Cory Mahder believes their relationship “really groomed Chad to be his own person, and has allowed him to be just as successful on his own. Duane wasn't able to make it to all of the races that Chad went to the past few years, but would always call anyone willing to listen to talk about how it went.”

Matthews is convinced that, even with his father gone, Chad’s ambitions will lead to more success.

“I think he’s awesomely talented.
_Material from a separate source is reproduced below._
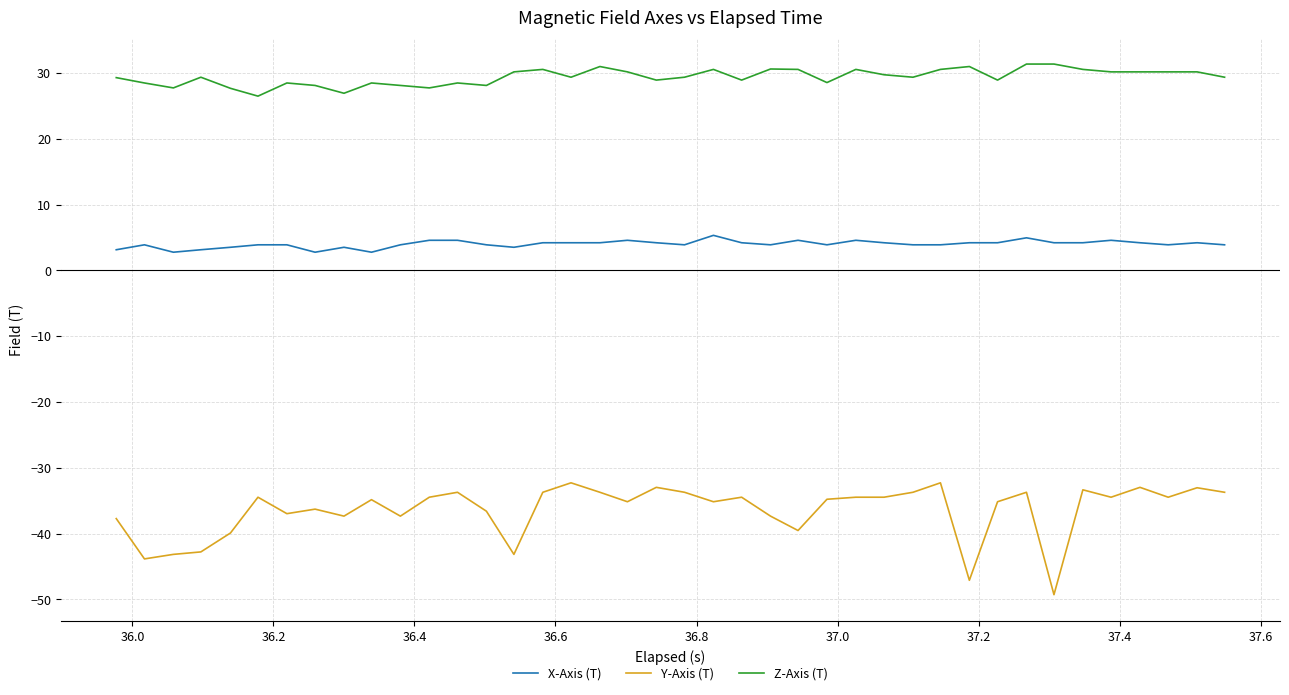

True or false: Z-Axis (T) and X-Axis (T) cross at least once.

False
He just hasn’t had a chance to prove it in a lot of ways,” Matthews said. “That kid has got that distant stare all the time” that he’s seen in drivers like Hall of Fame racer Billy Moyer in the pits while considering their race cars.

“And in that distant stare, they’re just constantly thinking, ‘What do I need to do to make it better?’ Chad’s definitely got that, and it’s cool to see.”

Chad Mahder file

Age: 31 (birthday July 3)
Hometown: Eau Claire, Wis.
Family: Chad and his wife Shelby are expecting their first child in May
Chassis/engine: Black Diamond/Vic Hill
Crew members: Steve Hoffmeister, Mike Larson, Shawn Mahder, Kent Wallbeck and “Bulldog”
Late Model career: Over 13 seasons, he has more than 60 feature victories, including a career-high 14 in 2007. He’s a three-time career winner on the OneMain WISSOTA Challenge Series.
Biggest victory: The 2015 John Seitz Memorial at River Cities Speedway in Grand Forks, N.D., paying $9,200-to-win in one of the season’s richest WISSOTA events.